The photographs … highlight a striking contrast between high culture and rough living conditions that many Norwegians—and other immigrants who came to the U.S.—must have experienced as they arrived. In the record of her life on the prairie, Westbye sometimes seems like a passing guest, adapting herself to a foreign environment while waiting for her life to take a new, American turn.

The photograph of Westbye’s house on the prairie went home to Norway, but most of her letters during this waiting period were addressed to her future husband, Alfred Gundersen. Gundersen had a degree in physics from the University of Minnesota in Minneapolis, and was teaching there while he continued his academic education in botany. It was probably in Minneapolis where he met Westbye and began writing letters to her while she was living alone in her claim shanty. Their correspondence stretches over a seven-year period, from 1904 to 1911.

The letters are written partly in Norwegian and partly in English. They make clear that Westbye did not always feel safe homesteading on her own. She writes that she owns a gun, but that she is not completely certain how to use it. She doesn’t hide her lack of interest in farming, but she never complains about it either. She spends most of her time on the prairie walking, around 10 miles every day. She tells Gundersen that it is a half mile to fetch milk and water, 16 miles to the nearest store and post office, and 35 miles to the railroad. She reads a lot (though she complains about the difficulties of getting hold of new literature). She embroiders, undertakes botanical studies, presses plants in her herbarium, and studies the moon and stars through a borrowed telescope.

“This is such a peaceful spot, but it can be lonely sometimes, like today,” she wrote Gundersen on April 28, 1905. Westbye tells Gundersen that she loves being “so far away from people and good manners,” and rhapsodizes about the nights, so “beautiful—clear and starry!” But a more civilized life beckons. “It’s blowing, snowing, and raining so much it’s practically impossible to go outdoors … When it is not windy—which by the way is quite infrequent—it’s so quiet you almost feel afraid,” her letter went.

Before too long, Mina Westbye’s life was firmly set on its new path. She began spending part of the year working as a seamstress and photographer in Minneapolis, and later in the small town of Hanska, Minnesota, where she lived with a liberal Unitarian pastor and his wife. She was finally able to sell her homestead property in 1908, and soon returned to Norway.

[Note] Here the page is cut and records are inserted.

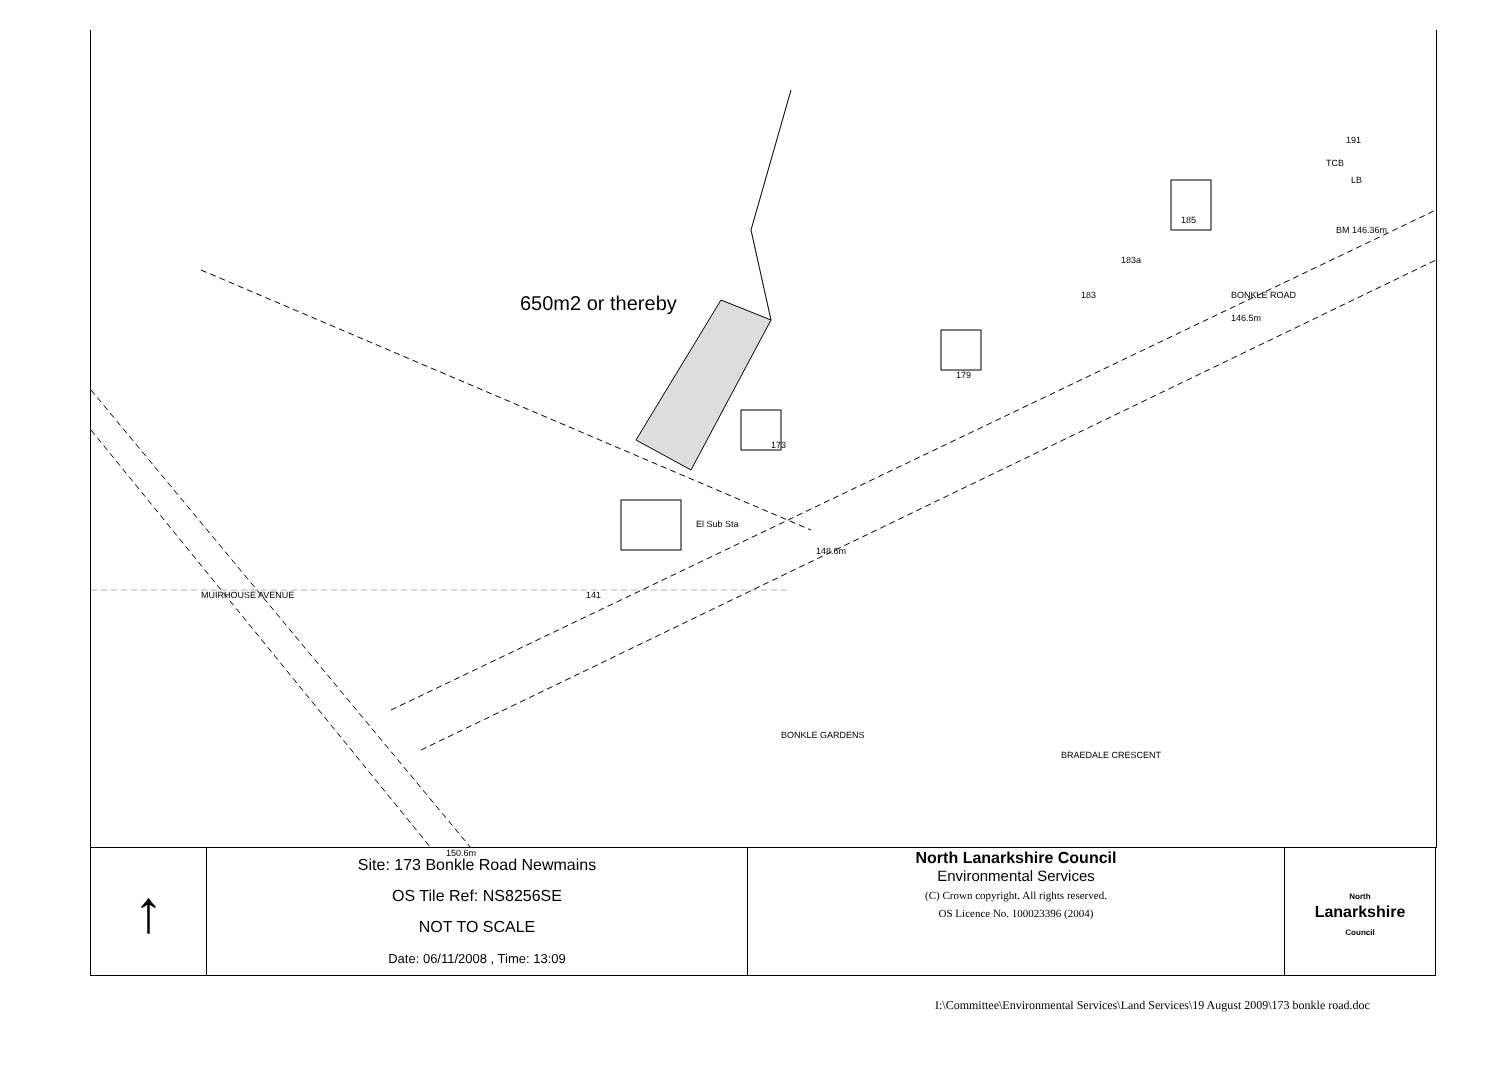BONKLE ROAD
146.5m
BM 146.36m
TCB
LB
El Sub Sta
148.6m
MUIRHOUSE AVENUE
BONKLE GARDENS
BRAEDALE CRESCENT
150.6m
173
141
179
183
183a
185
191
650m2 or thereby
| ↑ | Site: 173 Bonkle Road Newmains OS Tile Ref: NS8256SE NOT TO SCALE Date: 06/11/2008 , Time: 13:09 | North Lanarkshire Council Environmental Services (C) Crown copyright. All rights reserved. OS Licence No. 100023396 (2004) | North Lanarkshire Council |
I:\Committee\Environmental Services\Land Services\19 August 2009\173 bonkle road.doc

But perhaps realizing that life had changed her, or perhaps longing for the freedom she had enjoyed in the U.S., she returned in 1911 to marry Gundersen, who had accepted a position as a conservator at the newly-established Brooklyn Botanic Garden. The couple settled north of New York City, a long way from the shanty on the prairie. They had two daughters and vacationed in the Catskill Mountains of New York, an area they chose because of its resemblance to Norway.

Mina Westbye’s descendants are now perhaps more American than Norwegian-American, though they maintain connections with the relatives in Norway. Not long ago I met a member of the Norwegian Westbye branch, who told me that a baby girl had just been born into that family and named after Mina. In Norway they have not forgotten their strong and adventurous aunt.

Other Norwegian Americans who traveled to the United States at the same time as Mina Westbye also saw their lives changed dramatically by the experience of migrating. Today, many of their descendants are searching for their roots back in Norway, perhaps inspired by these images and letters once sent back and forth, still to be found, framed on the wall, in albums, drawers or cupboards, on both sides of the Atlantic.